McDowell's Barber Shop

As one of the few businesses African Americans could own in the South, barber shops have long played a central role in black communities. The barber, a public figure with professional skills for personal service, is often a highly respected individual with a repertoire of standard and up-to-the-minute hairstyles that express a community's prevailing tonsorial aesthetics. The barber shop, with its informal atmosphere and one-room openness, is both grooming parlor and unofficial community meeting place.

Barber Louis McDowell poses for photos in his barber shop.

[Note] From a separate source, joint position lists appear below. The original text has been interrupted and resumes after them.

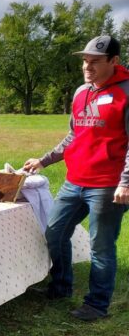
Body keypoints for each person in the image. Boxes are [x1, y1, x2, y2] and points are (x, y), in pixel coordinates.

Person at [23, 35, 129, 321]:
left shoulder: (126, 92)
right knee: (54, 233)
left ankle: (96, 304)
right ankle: (60, 287)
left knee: (101, 247)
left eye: (95, 61)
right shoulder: (82, 92)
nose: (87, 67)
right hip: (75, 180)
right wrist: (44, 160)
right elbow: (74, 134)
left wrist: (126, 181)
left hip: (107, 184)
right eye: (85, 61)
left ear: (114, 61)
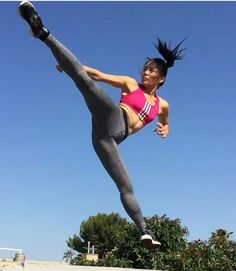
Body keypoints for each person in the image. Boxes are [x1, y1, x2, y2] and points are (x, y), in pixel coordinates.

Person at [18, 1, 185, 249]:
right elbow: (98, 75)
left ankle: (145, 232)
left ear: (161, 78)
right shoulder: (130, 84)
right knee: (86, 84)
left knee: (126, 186)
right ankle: (43, 33)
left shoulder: (163, 104)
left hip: (108, 140)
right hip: (112, 117)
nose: (145, 73)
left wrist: (165, 128)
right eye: (145, 68)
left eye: (151, 71)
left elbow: (165, 120)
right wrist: (72, 67)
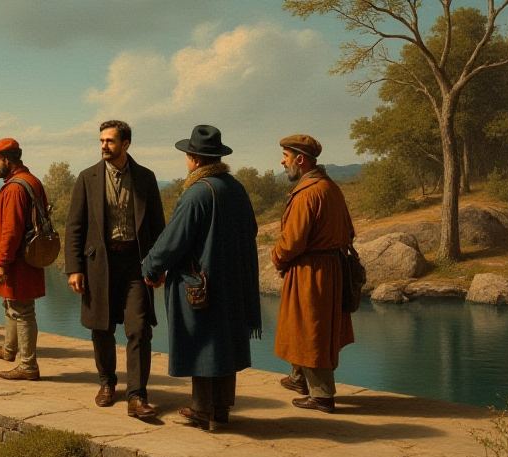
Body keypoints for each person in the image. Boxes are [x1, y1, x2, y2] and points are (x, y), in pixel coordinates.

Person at [141, 125, 261, 430]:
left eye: (187, 156)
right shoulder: (235, 187)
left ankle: (202, 409)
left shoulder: (197, 193)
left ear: (194, 159)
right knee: (223, 344)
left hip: (202, 284)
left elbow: (173, 240)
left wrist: (151, 267)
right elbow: (252, 231)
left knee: (204, 343)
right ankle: (220, 410)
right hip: (233, 282)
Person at [63, 120, 165, 419]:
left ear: (126, 144)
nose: (103, 145)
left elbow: (158, 226)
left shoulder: (145, 178)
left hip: (136, 263)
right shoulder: (87, 178)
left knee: (139, 329)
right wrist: (74, 268)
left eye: (109, 141)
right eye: (101, 140)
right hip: (99, 264)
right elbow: (74, 227)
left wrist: (159, 266)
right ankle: (107, 383)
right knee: (101, 328)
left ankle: (136, 396)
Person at [271, 134, 356, 414]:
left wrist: (278, 258)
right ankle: (298, 379)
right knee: (306, 324)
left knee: (311, 329)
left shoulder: (308, 193)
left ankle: (321, 395)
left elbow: (292, 241)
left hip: (311, 271)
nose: (282, 161)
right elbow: (349, 231)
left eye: (285, 156)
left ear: (300, 159)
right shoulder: (330, 187)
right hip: (330, 268)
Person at [0, 138, 48, 381]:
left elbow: (11, 231)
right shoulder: (31, 180)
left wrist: (1, 261)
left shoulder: (14, 188)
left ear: (8, 161)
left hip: (17, 259)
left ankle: (28, 365)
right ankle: (10, 349)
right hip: (28, 255)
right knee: (11, 304)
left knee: (22, 310)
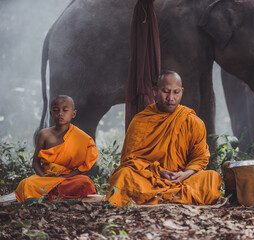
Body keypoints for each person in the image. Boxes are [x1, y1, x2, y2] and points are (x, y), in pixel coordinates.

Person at [106, 70, 222, 207]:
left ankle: (158, 197)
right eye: (166, 91)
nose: (171, 98)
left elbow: (200, 158)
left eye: (176, 92)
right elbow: (129, 159)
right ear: (155, 91)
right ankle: (174, 197)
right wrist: (158, 172)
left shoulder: (192, 121)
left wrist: (184, 174)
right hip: (149, 179)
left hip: (182, 180)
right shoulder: (141, 120)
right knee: (123, 175)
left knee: (211, 177)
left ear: (182, 91)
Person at [15, 95, 98, 202]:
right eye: (56, 110)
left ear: (73, 114)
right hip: (46, 178)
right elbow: (35, 162)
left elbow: (83, 167)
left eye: (65, 110)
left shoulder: (81, 137)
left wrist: (65, 177)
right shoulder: (44, 134)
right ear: (51, 114)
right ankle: (59, 196)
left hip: (68, 178)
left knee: (85, 182)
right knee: (26, 184)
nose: (60, 113)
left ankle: (48, 195)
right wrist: (44, 176)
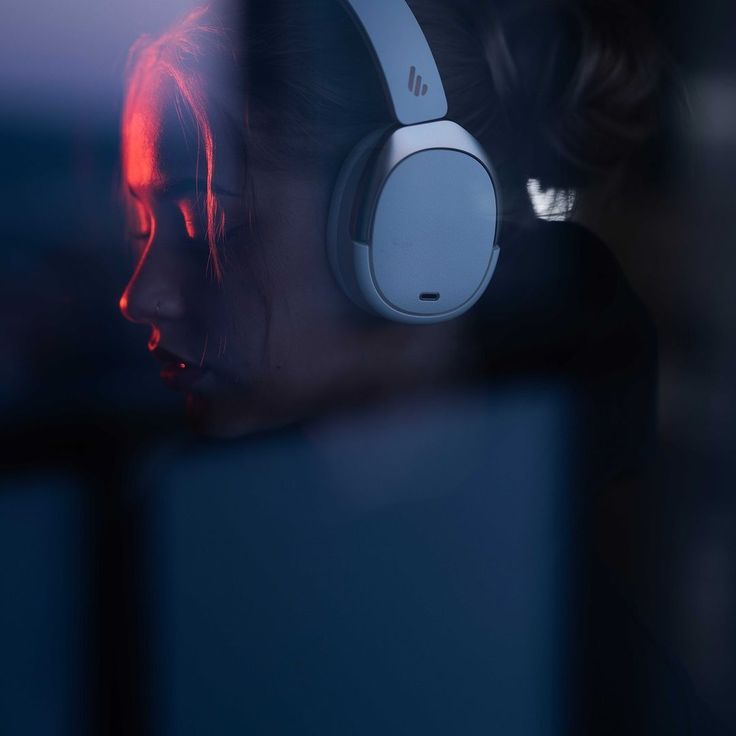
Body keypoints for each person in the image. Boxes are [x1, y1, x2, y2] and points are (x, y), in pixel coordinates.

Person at [117, 2, 697, 733]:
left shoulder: (572, 669)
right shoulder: (202, 565)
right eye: (140, 227)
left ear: (417, 230)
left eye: (213, 226)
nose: (141, 296)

There are several black-owned barber shops in Paterson, every one operated by persons (mostly men, but a few women) who are well known in African-American circles. In the Bunker Hill section of north-central Paterson, none is better known or more respected than Rev. Louis McDowell, proprietor of McDowell's Barber Shop, at 400 River Street.

On March 31, 1963, McDowell gave a haircut to the first customer in his new barber shop on River Street, but he had been barbering since 1958. After thirteen years of work at a chemical factory, and with seven children to feed, he was looking for a second job. He chose barbering, remembering his brother and father cutting hair for neighbors in their Mississippi home.

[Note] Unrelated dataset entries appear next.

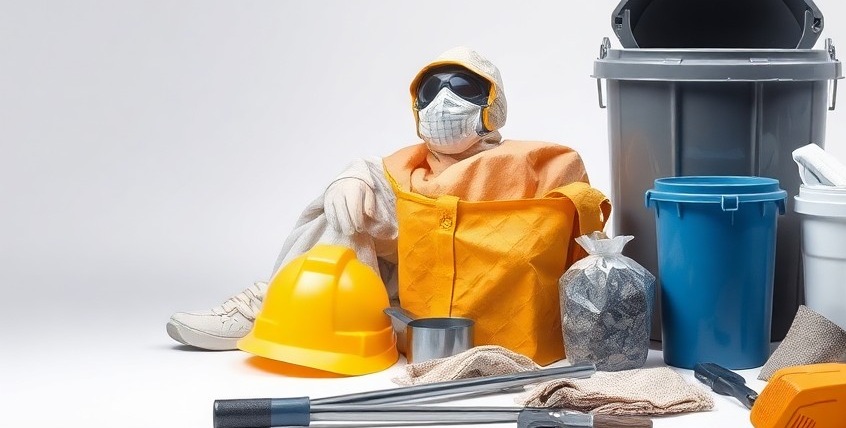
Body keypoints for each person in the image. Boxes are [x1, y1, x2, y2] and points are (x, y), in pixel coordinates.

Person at [166, 46, 588, 350]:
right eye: (430, 91)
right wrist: (352, 177)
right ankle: (277, 303)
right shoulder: (411, 169)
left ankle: (296, 307)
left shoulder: (527, 162)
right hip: (419, 294)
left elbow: (577, 226)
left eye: (462, 88)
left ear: (492, 106)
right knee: (343, 213)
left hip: (498, 309)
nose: (443, 102)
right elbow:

McDowell cuts a customer's hair.

Every day after work, for a year and a half, he worked as a barber's apprentice in the shop of his niece's husband, before deciding to study for his barbering certificate and set up shop on his own. At first he operated part-time, opening for business at 4:30 P.M., after the end of his shift at the factory. His barbering business boomed, he hired another barber to operate the business during the day, and in 1983 he retired from the factory and became a full-time barber.

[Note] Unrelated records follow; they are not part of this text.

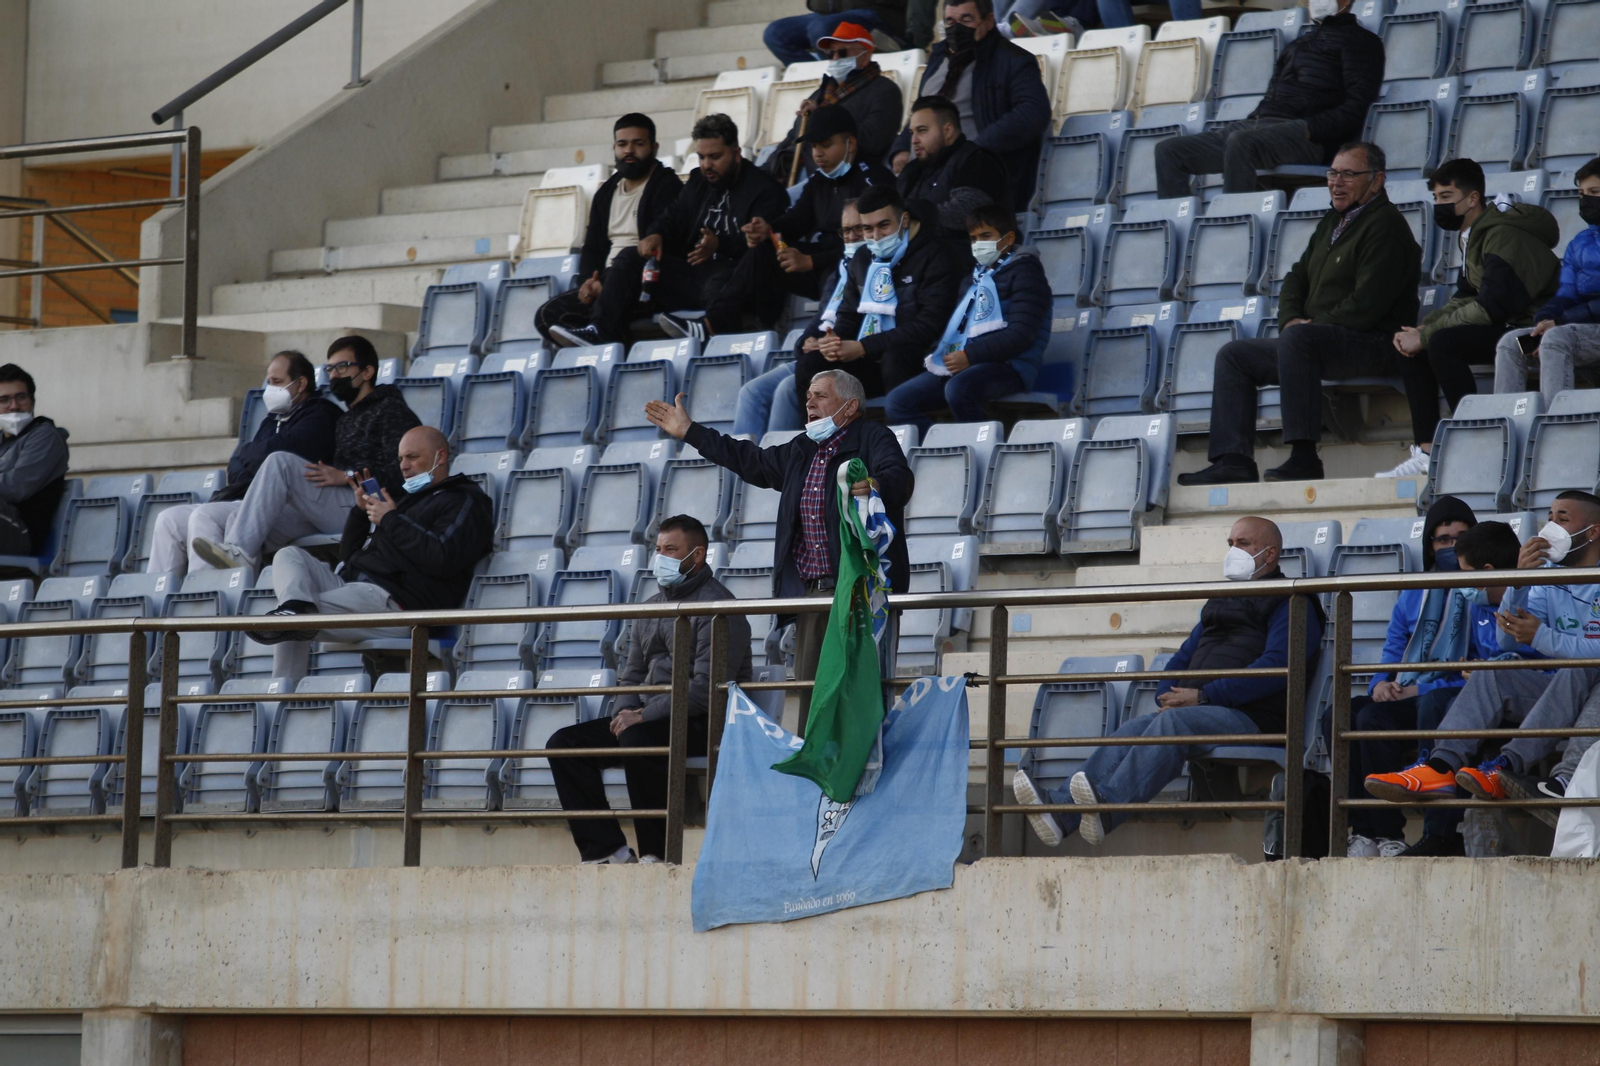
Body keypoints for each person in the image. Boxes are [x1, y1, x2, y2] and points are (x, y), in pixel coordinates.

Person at [1012, 517, 1323, 845]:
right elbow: (1183, 655)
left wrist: (1203, 697)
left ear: (1270, 554)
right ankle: (1061, 813)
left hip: (1257, 718)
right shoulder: (1222, 601)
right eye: (1230, 544)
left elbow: (1277, 669)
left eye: (1243, 544)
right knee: (1135, 728)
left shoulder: (1294, 601)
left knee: (1172, 723)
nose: (1233, 551)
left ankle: (1109, 808)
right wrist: (1167, 693)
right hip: (1205, 709)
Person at [645, 369, 913, 720]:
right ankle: (816, 773)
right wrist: (692, 432)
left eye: (820, 395)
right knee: (813, 700)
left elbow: (900, 478)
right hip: (812, 598)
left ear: (850, 406)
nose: (809, 403)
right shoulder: (802, 450)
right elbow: (749, 460)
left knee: (861, 703)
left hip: (862, 594)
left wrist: (875, 484)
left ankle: (869, 773)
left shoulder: (873, 436)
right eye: (807, 397)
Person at [1178, 143, 1421, 486]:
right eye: (1333, 173)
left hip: (1376, 343)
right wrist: (1291, 319)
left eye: (1349, 174)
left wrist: (1309, 329)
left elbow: (1367, 305)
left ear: (1376, 181)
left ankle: (1305, 457)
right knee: (1236, 356)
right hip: (1319, 340)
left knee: (1299, 340)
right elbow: (1296, 278)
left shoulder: (1387, 227)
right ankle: (1233, 461)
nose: (1336, 182)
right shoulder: (1333, 222)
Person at [1366, 492, 1600, 829]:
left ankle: (1506, 768)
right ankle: (1441, 767)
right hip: (1559, 691)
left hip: (1584, 686)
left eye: (1561, 519)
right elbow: (1508, 638)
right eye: (1549, 517)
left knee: (1578, 670)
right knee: (1492, 674)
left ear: (1592, 532)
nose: (1550, 527)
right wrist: (1518, 582)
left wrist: (1541, 636)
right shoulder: (1546, 574)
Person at [548, 515, 753, 864]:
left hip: (706, 719)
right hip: (651, 716)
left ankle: (655, 855)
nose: (661, 558)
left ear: (697, 555)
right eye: (658, 550)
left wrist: (641, 715)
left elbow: (705, 691)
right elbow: (631, 677)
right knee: (564, 744)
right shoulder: (651, 607)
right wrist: (625, 713)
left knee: (638, 738)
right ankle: (607, 851)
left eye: (671, 550)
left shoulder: (721, 609)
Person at [252, 426, 494, 678]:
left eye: (412, 457)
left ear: (440, 457)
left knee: (290, 620)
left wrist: (390, 519)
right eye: (400, 459)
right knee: (289, 556)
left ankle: (284, 695)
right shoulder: (407, 502)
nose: (404, 466)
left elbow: (442, 557)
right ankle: (295, 607)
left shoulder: (466, 500)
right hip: (356, 590)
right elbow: (349, 557)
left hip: (396, 603)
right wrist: (359, 512)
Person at [1382, 157, 1561, 478]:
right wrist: (1423, 328)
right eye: (1436, 198)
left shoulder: (1504, 236)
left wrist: (1426, 335)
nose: (1439, 206)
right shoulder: (1475, 236)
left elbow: (1490, 308)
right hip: (1506, 327)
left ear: (1473, 198)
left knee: (1442, 344)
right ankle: (1426, 452)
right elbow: (1466, 297)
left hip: (1534, 333)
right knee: (1414, 349)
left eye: (1447, 198)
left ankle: (1474, 438)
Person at [550, 114, 789, 349]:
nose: (706, 165)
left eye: (715, 157)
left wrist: (721, 244)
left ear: (736, 153)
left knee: (722, 279)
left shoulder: (765, 190)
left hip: (733, 278)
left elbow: (764, 250)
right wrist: (656, 234)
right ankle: (601, 331)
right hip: (692, 275)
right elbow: (673, 216)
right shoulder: (698, 181)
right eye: (701, 157)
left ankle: (707, 329)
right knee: (630, 258)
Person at [1334, 499, 1490, 858]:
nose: (1451, 547)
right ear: (1430, 545)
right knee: (1342, 715)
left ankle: (1389, 834)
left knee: (1372, 720)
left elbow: (1480, 664)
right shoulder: (1414, 590)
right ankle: (1364, 831)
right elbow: (1393, 650)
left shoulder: (1485, 590)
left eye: (1460, 538)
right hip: (1405, 689)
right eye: (1442, 539)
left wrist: (1420, 688)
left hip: (1449, 691)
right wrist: (1380, 684)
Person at [191, 335, 421, 572]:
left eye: (342, 367)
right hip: (336, 507)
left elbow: (406, 474)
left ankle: (241, 552)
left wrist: (347, 475)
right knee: (236, 521)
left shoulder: (391, 411)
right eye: (330, 368)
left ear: (367, 372)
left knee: (280, 461)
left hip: (367, 508)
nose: (334, 375)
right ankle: (229, 590)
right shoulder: (347, 418)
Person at [687, 105, 891, 343]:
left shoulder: (872, 182)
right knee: (765, 248)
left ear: (851, 144)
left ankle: (830, 340)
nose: (818, 154)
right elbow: (797, 220)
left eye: (825, 145)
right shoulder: (820, 180)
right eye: (813, 147)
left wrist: (810, 261)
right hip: (823, 259)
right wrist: (768, 229)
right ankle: (723, 326)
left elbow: (873, 245)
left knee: (837, 273)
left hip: (856, 265)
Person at [1154, 0, 1382, 199]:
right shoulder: (1297, 44)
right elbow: (1274, 93)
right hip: (1261, 125)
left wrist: (1311, 129)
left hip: (1307, 135)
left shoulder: (1363, 42)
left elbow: (1356, 107)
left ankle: (1234, 224)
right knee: (1169, 151)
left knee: (1241, 142)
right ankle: (1173, 228)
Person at [147, 351, 339, 579]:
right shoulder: (270, 422)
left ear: (301, 384)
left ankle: (211, 596)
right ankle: (159, 599)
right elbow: (236, 467)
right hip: (249, 500)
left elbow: (280, 453)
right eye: (269, 382)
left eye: (277, 382)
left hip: (294, 508)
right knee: (169, 520)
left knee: (206, 516)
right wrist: (254, 456)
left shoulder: (320, 415)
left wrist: (251, 454)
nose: (271, 389)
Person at [884, 202, 1050, 430]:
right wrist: (938, 354)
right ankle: (938, 453)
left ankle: (982, 452)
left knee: (958, 388)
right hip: (966, 361)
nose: (978, 244)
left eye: (985, 235)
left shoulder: (1027, 273)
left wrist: (970, 355)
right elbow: (955, 327)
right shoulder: (972, 278)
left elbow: (1022, 334)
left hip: (1010, 366)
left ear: (1008, 239)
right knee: (897, 401)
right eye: (973, 238)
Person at [793, 184, 966, 402]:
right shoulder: (862, 258)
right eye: (867, 229)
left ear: (903, 220)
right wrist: (834, 341)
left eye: (884, 225)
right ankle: (821, 435)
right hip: (868, 356)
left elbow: (929, 325)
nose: (876, 236)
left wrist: (864, 347)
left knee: (896, 358)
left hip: (920, 359)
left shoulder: (937, 256)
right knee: (812, 364)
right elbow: (848, 315)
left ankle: (900, 433)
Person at [887, 0, 1051, 209]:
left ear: (989, 21)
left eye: (966, 19)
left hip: (972, 174)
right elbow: (923, 112)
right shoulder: (938, 59)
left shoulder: (1013, 60)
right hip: (923, 173)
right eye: (950, 21)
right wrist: (901, 147)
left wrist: (975, 150)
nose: (957, 28)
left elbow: (1033, 113)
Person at [534, 114, 683, 343]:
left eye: (638, 144)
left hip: (645, 283)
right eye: (622, 144)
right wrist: (588, 282)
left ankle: (603, 336)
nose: (629, 151)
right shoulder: (605, 193)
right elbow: (593, 247)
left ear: (654, 147)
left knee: (628, 256)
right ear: (614, 148)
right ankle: (600, 351)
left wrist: (610, 283)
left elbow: (664, 239)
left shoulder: (667, 186)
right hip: (605, 282)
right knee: (548, 316)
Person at [732, 201, 868, 438]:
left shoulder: (875, 268)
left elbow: (863, 324)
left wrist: (827, 343)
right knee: (751, 392)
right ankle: (744, 470)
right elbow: (820, 317)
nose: (852, 236)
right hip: (816, 356)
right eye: (846, 231)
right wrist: (805, 341)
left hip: (845, 358)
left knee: (786, 389)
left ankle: (779, 467)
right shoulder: (839, 268)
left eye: (858, 229)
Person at [1493, 159, 1600, 407]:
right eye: (1582, 194)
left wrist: (1559, 323)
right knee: (1512, 343)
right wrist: (1543, 321)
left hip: (1580, 328)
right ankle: (1508, 428)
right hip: (1581, 328)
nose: (1586, 200)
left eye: (1594, 193)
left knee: (1556, 339)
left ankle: (1554, 428)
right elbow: (1566, 293)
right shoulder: (1579, 243)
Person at [764, 22, 905, 178]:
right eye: (830, 53)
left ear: (865, 57)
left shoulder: (884, 91)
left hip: (851, 176)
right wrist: (764, 173)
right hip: (808, 172)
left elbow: (873, 141)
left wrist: (823, 117)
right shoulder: (820, 94)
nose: (835, 58)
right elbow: (793, 138)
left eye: (843, 53)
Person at [896, 95, 1011, 244]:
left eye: (922, 130)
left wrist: (912, 212)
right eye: (912, 133)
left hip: (960, 257)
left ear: (948, 130)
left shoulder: (977, 160)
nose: (914, 140)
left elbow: (966, 212)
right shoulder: (913, 170)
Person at [0, 364, 68, 558]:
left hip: (19, 533)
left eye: (21, 397)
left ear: (32, 401)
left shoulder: (44, 436)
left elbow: (17, 487)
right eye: (4, 400)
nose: (14, 406)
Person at [763, 2, 908, 68]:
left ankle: (833, 84)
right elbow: (815, 4)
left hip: (876, 13)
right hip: (832, 15)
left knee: (820, 29)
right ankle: (818, 78)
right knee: (775, 33)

McDowell cuts a customer's hair.

McDowell's visibility and reputation in the community, as both a barber and a preacher (he was once the pastor of his own church), have made his shop a social center in the neighborhood. In recent years, it has also become important as a distribution point for free food to needy neighbors, further underscoring the significance of barber shops in African-American culture. McDowell sees community service, religious expression, and barbering as interrelated in his business. He says people look to him for spiritual guidance, often while getting their hair cut.